How can I auto-generate a pulsar AvroSchema class from an existing model?

437 Views Asked by At

I'm running Apache Pulsar schemaless where the content is often changing. Now, there is some specific data for which I've written "data" classes (derived of SQLModel, which doesn't really matter in this case). Since these models (data classes) are already available and will always lead the way, I wanted to use them for Apache Pulsar too.

I want to use pulsar.schema.avro_schema.AvroSchema over JsonSchema because the models are complex. I am very certain I'm not the first to run into this requirement.

I searched the internet but could not find a library, which

  • copies the existing model (with all the fields and sub classes during run-time) into a pulsar.schema.record.Record
  • and then populates the values of the existing instance of the model into that Pulsar Schema Record.

I really want to avoid the manual process, which would look like this: I would specify the NewMetering_AVRO, which is derived of the NewMetering model.

class NewMetering_AVRO(Record):
    id = Integer()
    speed = Float()
    light = Float()

Then create the producer.

producer = client.create_producer(
            topic='persistent://my_tenant/my_namespace/new_metering',
            schema=AvroSchema(NewMetering_AVRO),
            )

Right after I would have to build the object in a manual way and finally send the content.

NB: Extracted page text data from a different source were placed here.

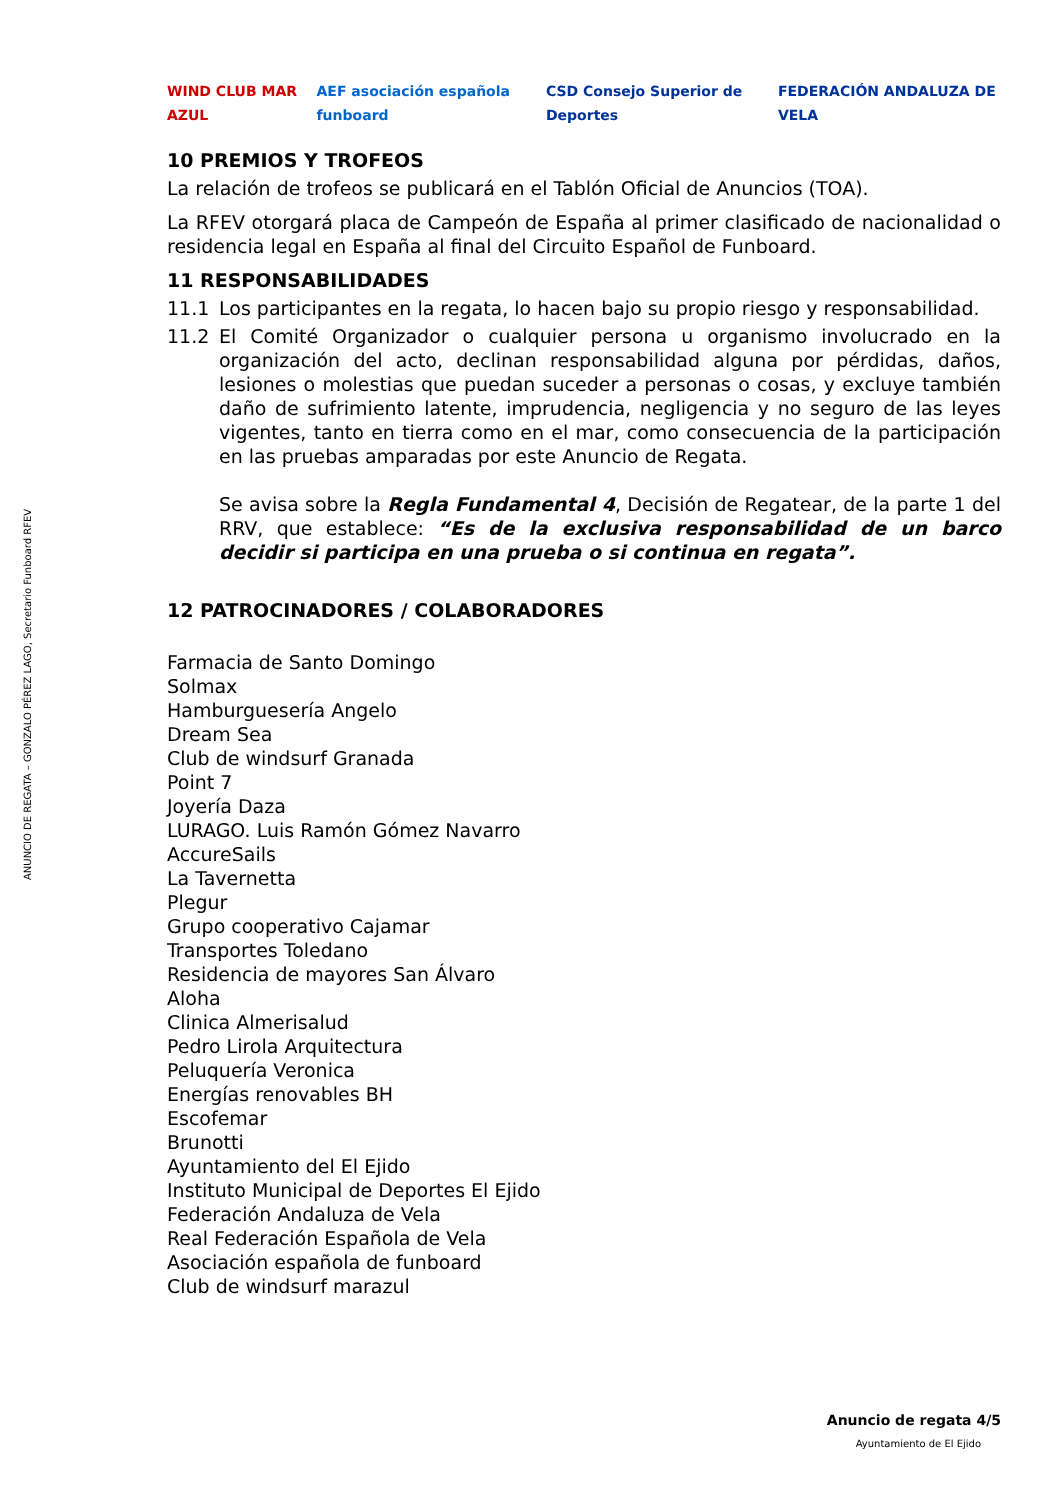ANUNCIO DE REGATA – GONZALO PÉREZ LAGO, Secretario Funboard RFEV
WIND CLUB MAR AZUL
AEF asociación española funboard
CSD Consejo Superior de Deportes
FEDERACIÓN ANDALUZA DE VELA
10 PREMIOS Y TROFEOS
La relación de trofeos se publicará en el Tablón Oficial de Anuncios (TOA).
La RFEV otorgará placa de Campeón de España al primer clasificado de nacionalidad o residencia legal en España al final del Circuito Español de Funboard.
11 RESPONSABILIDADES
11.1 Los participantes en la regata, lo hacen bajo su propio riesgo y responsabilidad.
11.2 El Comité Organizador o cualquier persona u organismo involucrado en la organización del acto, declinan responsabilidad alguna por pérdidas, daños, lesiones o molestias que puedan suceder a personas o cosas, y excluye también daño de sufrimiento latente, imprudencia, negligencia y no seguro de las leyes vigentes, tanto en tierra como en el mar, como consecuencia de la participación en las pruebas amparadas por este Anuncio de Regata.
Se avisa sobre la Regla Fundamental 4, Decisión de Regatear, de la parte 1 del RRV, que establece: “Es de la exclusiva responsabilidad de un barco decidir si participa en una prueba o si continua en regata”.
12 PATROCINADORES / COLABORADORES
Farmacia de Santo Domingo
Solmax
Hamburguesería Angelo
Dream Sea
Club de windsurf Granada
Point 7
Joyería Daza
LURAGO. Luis Ramón Gómez Navarro
AccureSails
La Tavernetta
Plegur
Grupo cooperativo Cajamar
Transportes Toledano
Residencia de mayores San Álvaro
Aloha
Clinica Almerisalud
Pedro Lirola Arquitectura
Peluquería Veronica
Energías renovables BH
Escofemar
Brunotti
Ayuntamiento del El Ejido
Instituto Municipal de Deportes El Ejido
Federación Andaluza de Vela
Real Federación Española de Vela
Asociación española de funboard
Club de windsurf marazul
Anuncio de regata 4/5
Ayuntamiento de El Ejido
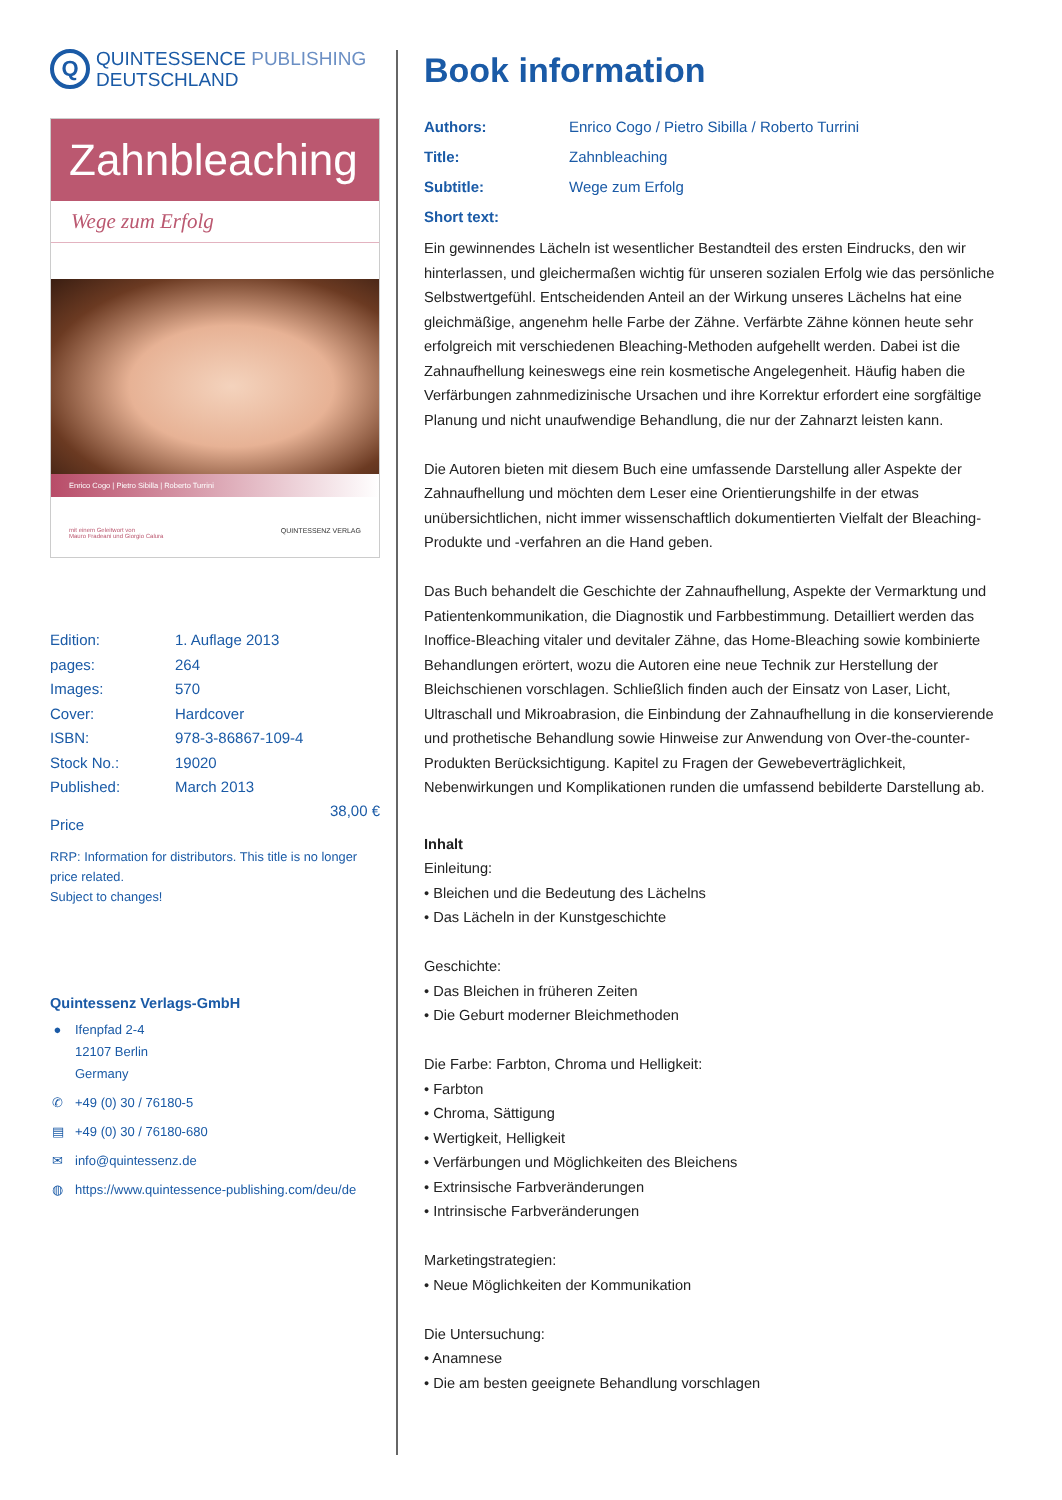Q
QUINTESSENCE PUBLISHING
DEUTSCHLAND
Zahnbleaching
Wege zum Erfolg
Enrico Cogo | Pietro Sibilla | Roberto Turrini
mit einem Geleitwort von
Mauro Fradeani und Giorgio Calura
QUINTESSENZ VERLAG
Edition:
1. Auflage 2013
pages:
264
Images:
570
Cover:
Hardcover
ISBN:
978-3-86867-109-4
Stock No.:
19020
Published:
March 2013
Price
38,00 €
RRP: Information for distributors. This title is no longer price related.
Subject to changes!
Quintessenz Verlags-GmbH
● Ifenpfad 2-4
12107 Berlin
Germany
✆ +49 (0) 30 / 76180-5
▤ +49 (0) 30 / 76180-680
✉ info@quintessenz.de
◍ https://www.quintessence-publishing.com/deu/de
Book information
Authors: Enrico Cogo / Pietro Sibilla / Roberto Turrini Title: Zahnbleaching Subtitle: Wege zum Erfolg Short text:
Ein gewinnendes Lächeln ist wesentlicher Bestandteil des ersten Eindrucks, den wir hinterlassen, und gleichermaßen wichtig für unseren sozialen Erfolg wie das persönliche Selbstwertgefühl. Entscheidenden Anteil an der Wirkung unseres Lächelns hat eine gleichmäßige, angenehm helle Farbe der Zähne. Verfärbte Zähne können heute sehr erfolgreich mit verschiedenen Bleaching-Methoden aufgehellt werden. Dabei ist die Zahnaufhellung keineswegs eine rein kosmetische Angelegenheit. Häufig haben die Verfärbungen zahnmedizinische Ursachen und ihre Korrektur erfordert eine sorgfältige Planung und nicht unaufwendige Behandlung, die nur der Zahnarzt leisten kann.
Die Autoren bieten mit diesem Buch eine umfassende Darstellung aller Aspekte der Zahnaufhellung und möchten dem Leser eine Orientierungshilfe in der etwas unübersichtlichen, nicht immer wissenschaftlich dokumentierten Vielfalt der Bleaching-Produkte und -verfahren an die Hand geben.
Das Buch behandelt die Geschichte der Zahnaufhellung, Aspekte der Vermarktung und Patientenkommunikation, die Diagnostik und Farbbestimmung. Detailliert werden das Inoffice-Bleaching vitaler und devitaler Zähne, das Home-Bleaching sowie kombinierte Behandlungen erörtert, wozu die Autoren eine neue Technik zur Herstellung der Bleichschienen vorschlagen. Schließlich finden auch der Einsatz von Laser, Licht, Ultraschall und Mikroabrasion, die Einbindung der Zahnaufhellung in die konservierende und prothetische Behandlung sowie Hinweise zur Anwendung von Over-the-counter-Produkten Berücksichtigung. Kapitel zu Fragen der Gewebeverträglichkeit, Nebenwirkungen und Komplikationen runden die umfassend bebilderte Darstellung ab.
Inhalt
Einleitung:
• Bleichen und die Bedeutung des Lächelns
• Das Lächeln in der Kunstgeschichte
Geschichte:
• Das Bleichen in früheren Zeiten
• Die Geburt moderner Bleichmethoden
Die Farbe: Farbton, Chroma und Helligkeit:
• Farbton
• Chroma, Sättigung
• Wertigkeit, Helligkeit
• Verfärbungen und Möglichkeiten des Bleichens
• Extrinsische Farbveränderungen
• Intrinsische Farbveränderungen
Marketingstrategien:
• Neue Möglichkeiten der Kommunikation
Die Untersuchung:
• Anamnese
• Die am besten geeignete Behandlung vorschlagen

new_metering_AVRO_record = NewMetering_AVRO()
new_metering_AVRO_record.id = uuid.uuid4()
new_metering_AVRO_record.speed = new_metering.speed
new_metering_AVRO_record.light = new_metering.light
producer.send(content=new_metering, partition_key=new_metering.id)

This manual process is error-prone and cumbersome. I really don't want to go down this road.

Anyone any hints on libraries or approaches? Otherwise I'm going to write my own public library.

1

There are 1 best solutions below

0
On

The only challenge is to translate the python class to a Avro schema in json format (schema definition). The Avro schema is then passed to Pulsar's AvroSchema class. There is a library for this: How can I create an Avro schema from a python class?

Not only does this Schema generator translates regular python classes. It can also translate pydantic and SQLModel classes (based on pydantic and sqlalchemy).